A quarant’anni di distanza, quale potrebbe essere allora la posta in gioco dei nuovi Pesanervi? Per intanto, la collana sembra voler saggiare diverse direzioni, aggiungendo opportunamente, al fantastico, il poliziesco e il noir. I primi quattro libri hanno un aspetto allegro e invitante, un formato maneggevole, un’illustrazione sempre diversa firmata da Jean Blanchaert, nome celebre nell’arte contemporanea, e una cura impeccabile. A differenza della prima serie che metteva in catalogo unicamente grandi nomi di autori al maschile, qui la proporzione è di tre autrici contro uno. Vero è che la maestria femminile nell’arte della detection psicologica è assodata, e viceversa nel campo del racconto fantastico il canone è piuttosto avaro di scritti di donne. Ma anche qui, vanno citati i lavori di alcune studiose italiane che hanno avanzato l’ipotesi di modelli differenti, meno inquietanti, dell’immaginario femminile (Eleonora Chiti, Monica Farnetti, Ute Treder, La perturbante, Morlacchi 2003).
In attesa di saperne di più, possiamo apprezzare due gialli pesanervi di stampo classico.

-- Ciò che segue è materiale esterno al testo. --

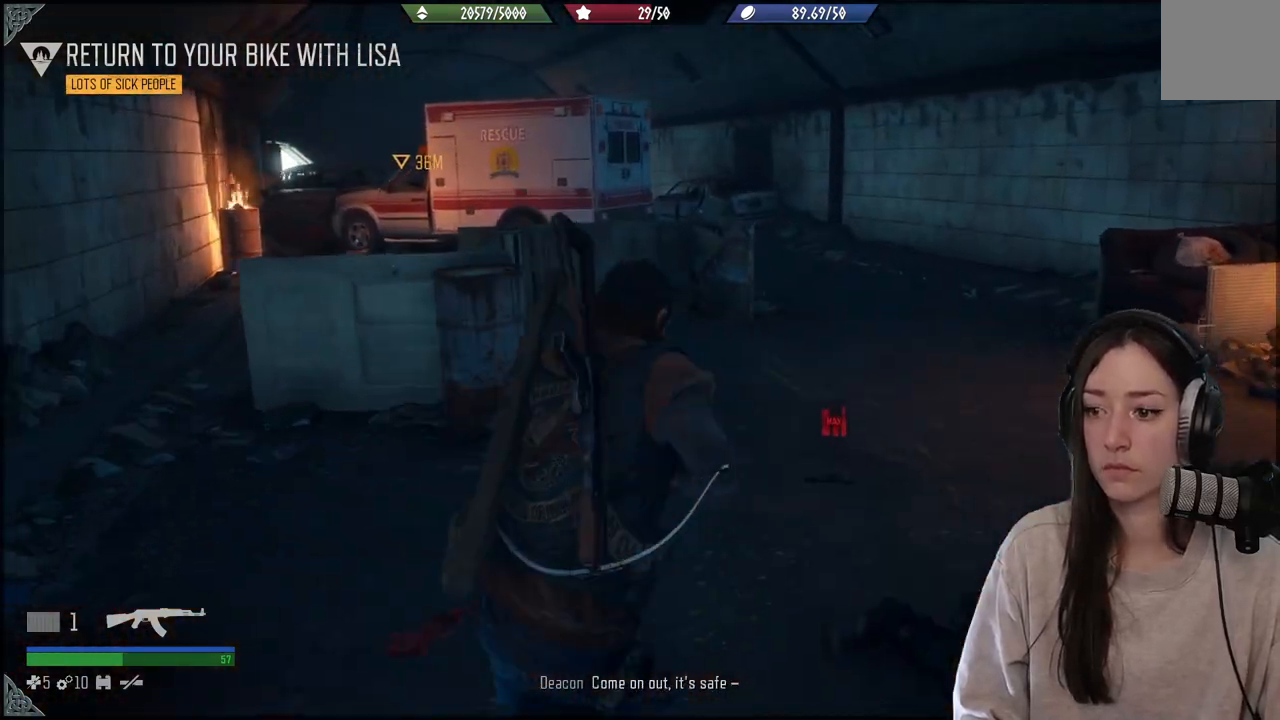
{"buttons": [], "left_stick": "up", "right_stick": "down-left", "events": [[383, "left_stick", "up"], [417, "right_stick", "down"], [483, "right_stick", "down-left"]]}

Miss Pym, di Josephine Tey, tradotto da Rosanna Pelà, era già circolato vent’anni fa nella Tartaruga Nera, ed è un gradito ritorno. L’ambiente dove la Tey immerge la sua deliziosa Lucy Pym, signorina di mezza età esperta (ma non troppo) di psicologia, è un college femminile di Educazione fisica, immerso nella campagna inglese, frequentato da uno stuolo di fanciulle fresche ed esuberanti, che si preparano sia a una vita lavorativa sia, in alternativa, a una carriera di moglie. Quando la morte farà irruzione nell’atmosfera festosa di fine anno, Miss Pym sarà costretta a rivedere molte delle sue prime impressioni su allieve e insegnanti. Là dove un detective sarebbe soddisfatto di aver risolto il caso, la lettrice continuerà a rimuginare sui misteri del cuore.
Più recente e complesso il libro di Batya Gur, Un delitto letterario (traduzione di Elisa Carandina), ambientato nel dipartimento di Letteratura dell’Università di Gerusalemme. L’autrice, già nota in Italia, è stata docente di letteratura e articolista sul quotidiano Ha’aretz. Gli ingredienti del giallo universitario ci sono tutti, dalle piccole vanità alle rivalità professionali all’adulterio, ma la prolungata ricerca del colpevole non annoia mai e svela alla fine risvolti abbastanza sorprendenti, che affondano nelle vicende europee del secolo scorso. Oltre che agli appassionati del giallo e dei comportamenti accademici, può piacere ai veri studiosi di poesia, con pagine e pagine di abilissime analisi testuali.